Now there is one thing which no Norseman can tolerate for a moment, and that is any sort of cruelty to animals. Frithiof, in his fury, did not measure his words, or speak as the employed to the employer, and from that time Mr. Horner’s hatred of him increased tenfold. To add to all this wretchedness an almost tropical heat set in, London was like a huge, overheated oven; every day Frithiof found the routine of business less bearable, every day he was less able to fight against his love for Blanche, and he rapidly sunk into the state which hard-headed people flatter themselves is a mere foolish fancy—that most real and trying form of illness which goes by the name of depression. Again and again he wrestled with the temptation that had assailed him long ago in Hyde Park, and each sight of James Horner, each incivility from those he had to serve, made the struggle harder.
He was sitting at his desk one morning adding up a column which had been twice interrupted, and which had three times come to a different result, when once again the swing-door was pushed open, and a shadow falling across his account-book warned him that the customer had come to the song-counter. Annoyed and impatient, he put down his pen and went forward, forcing up the sort of cold politeness which he assumed now, and which differed strangely from the bright, genial courtesy, that had once been part of his nature.
The customer was evidently an Italian. He was young and strikingly handsome; when he glanced at you, you felt that he had looked you through and through, yet that his look was not critical, but kindly; it penetrated yet at the same time warmed. Beside him was a bright-eyed boy who looked up curiously at the Norseman, as though wondering how on such a sunny day any one could wear such a clouded face.
Now Frithiof was quite in the humor to dislike any one, more especially a man who was young, handsome, well-dressed, and prosperous-looking; but some subtle influence crept over him the instant he heard the Italian’s voice; his hard eyes softened a little, and without being able to explain it he felt a strong desire to help this man in finding the song which he had come to inquire about, knowing only the words and the air, not the name of the composer.

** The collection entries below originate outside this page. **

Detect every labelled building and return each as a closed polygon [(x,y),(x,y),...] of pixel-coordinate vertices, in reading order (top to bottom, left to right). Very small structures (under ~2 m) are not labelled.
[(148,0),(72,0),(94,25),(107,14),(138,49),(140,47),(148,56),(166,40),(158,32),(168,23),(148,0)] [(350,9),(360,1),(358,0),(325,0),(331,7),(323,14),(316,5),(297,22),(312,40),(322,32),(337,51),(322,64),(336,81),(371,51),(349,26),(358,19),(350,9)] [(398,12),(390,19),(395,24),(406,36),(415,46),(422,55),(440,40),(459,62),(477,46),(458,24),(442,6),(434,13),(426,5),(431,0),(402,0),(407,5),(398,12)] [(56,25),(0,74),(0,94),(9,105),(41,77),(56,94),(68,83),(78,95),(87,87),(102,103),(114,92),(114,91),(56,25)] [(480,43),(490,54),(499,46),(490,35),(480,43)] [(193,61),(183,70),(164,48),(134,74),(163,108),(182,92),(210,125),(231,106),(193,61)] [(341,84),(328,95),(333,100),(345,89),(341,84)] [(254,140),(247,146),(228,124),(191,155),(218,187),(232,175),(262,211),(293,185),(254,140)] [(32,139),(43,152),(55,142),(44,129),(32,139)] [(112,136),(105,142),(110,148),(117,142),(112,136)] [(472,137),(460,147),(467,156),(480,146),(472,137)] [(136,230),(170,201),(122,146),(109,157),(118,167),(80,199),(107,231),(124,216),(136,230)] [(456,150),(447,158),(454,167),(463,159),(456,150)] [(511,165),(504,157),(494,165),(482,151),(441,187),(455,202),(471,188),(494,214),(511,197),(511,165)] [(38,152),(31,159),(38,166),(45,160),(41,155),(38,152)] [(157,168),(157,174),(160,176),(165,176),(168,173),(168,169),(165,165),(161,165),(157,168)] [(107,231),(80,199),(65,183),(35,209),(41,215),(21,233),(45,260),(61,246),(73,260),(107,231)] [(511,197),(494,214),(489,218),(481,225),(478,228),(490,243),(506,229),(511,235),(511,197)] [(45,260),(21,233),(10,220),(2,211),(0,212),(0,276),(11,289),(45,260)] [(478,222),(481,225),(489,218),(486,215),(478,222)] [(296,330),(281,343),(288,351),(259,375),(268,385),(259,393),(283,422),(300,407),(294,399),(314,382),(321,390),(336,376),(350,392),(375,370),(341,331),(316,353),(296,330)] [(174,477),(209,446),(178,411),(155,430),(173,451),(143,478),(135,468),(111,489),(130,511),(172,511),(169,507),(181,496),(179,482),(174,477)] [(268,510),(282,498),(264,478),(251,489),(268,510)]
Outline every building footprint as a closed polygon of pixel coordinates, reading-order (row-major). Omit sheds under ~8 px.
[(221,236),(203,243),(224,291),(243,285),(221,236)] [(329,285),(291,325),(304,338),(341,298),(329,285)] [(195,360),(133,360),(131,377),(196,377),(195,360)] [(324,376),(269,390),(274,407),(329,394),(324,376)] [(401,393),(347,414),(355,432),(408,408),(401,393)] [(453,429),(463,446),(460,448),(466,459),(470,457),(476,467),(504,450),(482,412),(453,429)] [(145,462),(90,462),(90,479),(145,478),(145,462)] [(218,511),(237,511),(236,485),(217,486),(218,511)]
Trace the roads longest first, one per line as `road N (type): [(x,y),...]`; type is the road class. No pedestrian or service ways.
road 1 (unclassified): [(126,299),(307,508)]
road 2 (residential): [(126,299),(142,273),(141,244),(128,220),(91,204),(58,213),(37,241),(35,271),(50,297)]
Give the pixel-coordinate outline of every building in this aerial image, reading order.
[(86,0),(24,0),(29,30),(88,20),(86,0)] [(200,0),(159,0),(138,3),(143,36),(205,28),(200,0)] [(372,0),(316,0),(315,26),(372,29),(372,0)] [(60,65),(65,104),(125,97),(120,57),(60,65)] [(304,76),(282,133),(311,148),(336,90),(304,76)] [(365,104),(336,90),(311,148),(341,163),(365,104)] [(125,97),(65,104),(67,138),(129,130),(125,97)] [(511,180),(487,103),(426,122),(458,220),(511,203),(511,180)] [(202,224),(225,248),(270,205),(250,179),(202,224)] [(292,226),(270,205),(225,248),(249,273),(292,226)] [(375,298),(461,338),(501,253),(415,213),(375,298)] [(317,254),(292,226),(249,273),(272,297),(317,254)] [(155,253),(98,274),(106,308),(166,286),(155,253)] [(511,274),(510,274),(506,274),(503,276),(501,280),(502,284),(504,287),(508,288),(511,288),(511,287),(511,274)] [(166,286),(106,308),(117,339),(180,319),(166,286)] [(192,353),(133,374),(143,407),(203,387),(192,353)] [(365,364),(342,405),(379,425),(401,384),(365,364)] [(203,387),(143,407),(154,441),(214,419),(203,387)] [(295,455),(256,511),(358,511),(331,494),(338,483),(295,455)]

Frithiof, who would ordinarily have been inclined to grumble at the trouble which the search involved, now threw himself into it heart and soul, and was as pleased as his customer when after some little time he chanced to find the song.
“A thousand thanks,” said the Italian warmly. “I am delighted to get hold of this; it is for a friend who has long wanted to hear it again, but who was only able to write down the first part of the air.”
And he compared the printed song with the little bit of manuscript which he had shown to Frithiof. “Now, was it only a happy fluke that made you think of Knight’s name?”
“I know another of his songs, and thought this bore a sort of likeness to it,” said Frithiof, pleased with his success.
“You know much more of English music than I do, most likely,” said the Italian; “yet surely you, too, are a foreigner.”
“Yes,” replied Frithiof, “I am Norwegian. I have only been here for nine months, but to try and learn a little about the music is the only interesting part of this work.”
The stranger’s sympathetic insight showed him much of the weariness and discontent and Heimweh which lay beneath these words.